About this work
*Madame Girard* is a pastel on canvas, completed in 1900, measuring approximately 28⅝ × 21⅛ inches. The work is an intimate portrait — a face and figure pulled from shadow into a warm, concentrated light — rendered in the feathery, luminous strokes that pastel uniquely permits. Barney frames her subject with the kind of focused directness she absorbed from her training in the academic portrait tradition: the sitter fills the picture plane with quiet authority, the composition spare enough to demand that the viewer meet her gaze. The palette is characteristically subdued but alive — flesh tones warmed against darker, atmospheric grounds — and the handling of the medium gives the surface a softness that stops just short of dissolution. There is psychology here, not just likeness.
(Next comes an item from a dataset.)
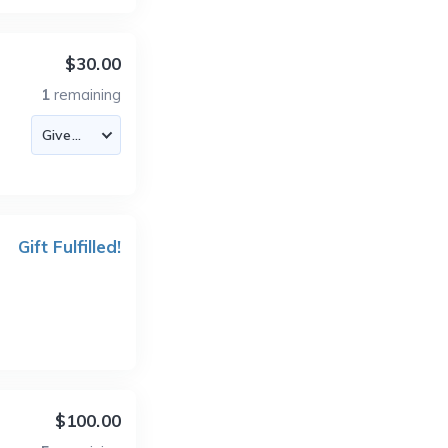
$30.00
1
remaining
Gift Fulfilled!
$100.00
The painting dates to the year Barney began her salon on the Avenue Victor Hugo, where regular guests included Symbolist painters Lucien Lévy-Dhurmer, John White Alexander, and Edmond Aman-Jean, and her art began to show a Symbolist influence. *Madame Girard* sits at that exact threshold — still rooted in the academic portraiture of her teacher Carolus-Duran, but touched by the mood-laden interiority that defined fin-de-siècle Paris. The work was signed "Alice Barney 1900," placing it squarely in what was arguably the most intellectually charged period of her career. The painting now resides in the Smithsonian American Art Museum, gifted by Laura Dreyfus Barney and Natalie Clifford Barney in memory of their mother.
As wall art, *Madame Girard* rewards a room that earns its quiet — a study, a reading room, a hallway where you slow down. The work's intimacy of scale means it rewards proximity; this is not a painting that shouts across a gallery but one that holds a conversation at close range. It speaks most directly to the viewer drawn to portraiture as character study: someone who understands that a sitter caught in soft pastel light in turn-of-the-century Paris carries a whole world behind the eyes. The tonal restraint means it settles naturally against warm neutrals or dark walls, where the luminosity of the face becomes the room's focal point rather than competing with it.